Bevor nicht weitere Informationen aus Tierstudien vorliegen, werden auch keine größeren Studien an Menschen folgen, resümiert der Virologe Diamond. Wissenschaftler werden aus Studien an Menschen und Tieren mehr über die Infektion lernen und daraus ableiten können, welcher Impfstoff am besten wirken wird, sagt Diamond.

5) Wird der Impfstoff sicher sein?

Der Virologe Peter Hotez empfiehlt, die Sicherheit von Impfstoffen zunächst mithilfe von Tierstudien zu belegen, bevor diese an Menschen getestet werden. Nur so könnte das Risiko, dass eine Krankheitsverstärkung durch den Impfstoff auftritt, ausgeräumt werden.

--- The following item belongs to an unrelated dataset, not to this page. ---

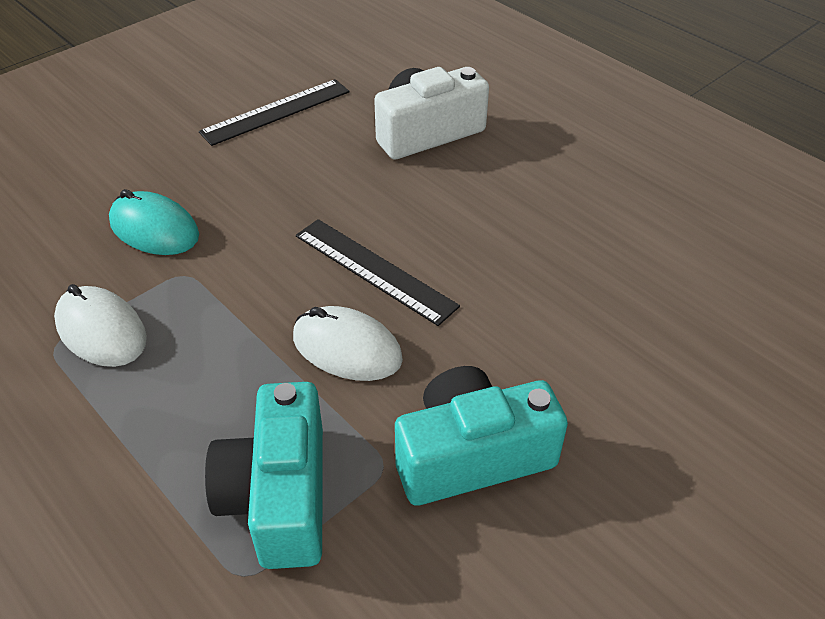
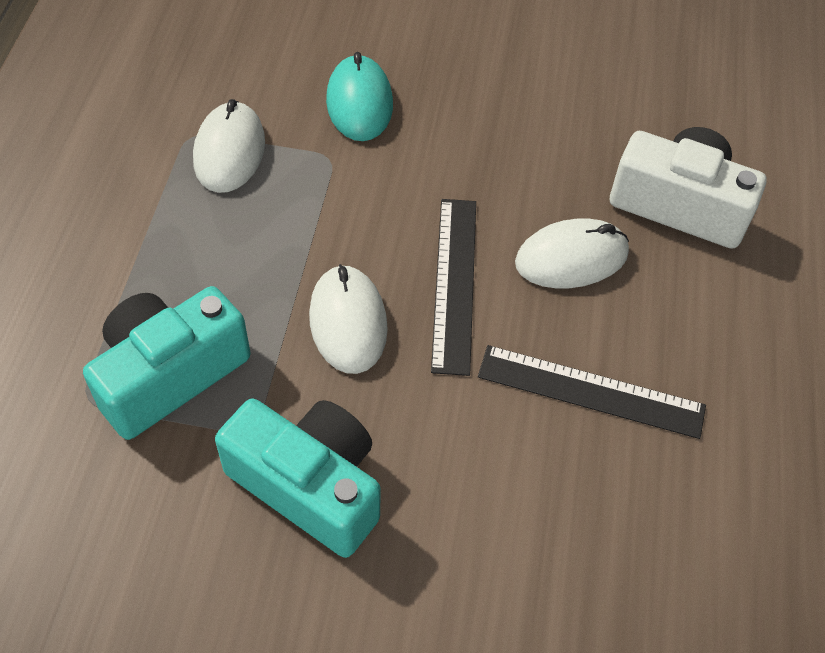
camera: 50 degrees right, 10 degrees up
(276, 111) = (584, 75): black ruler -> black ruler (591, 391)
(415, 202) = (571, 258): none -> white mouse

Bei dem Impfstoff der Firma Moderna werden Studien nur dann fortgeführt, wenn die laufenden Tier- und Humanstudien keine Zweifel an der Sicherheit des Impfstoffs aufkommen lassen, erklärt Barney Graham, Sponsor der Firma Moderna. Während das Risiko für eine Krankheitsverstärkung durch den Impfstoff gering ist, sei das Risiko hingegen hoch, dass Impfstoffe nicht schnell genug weiterentwickelt werden und zur Verfügung stehen, erläutert er weiter.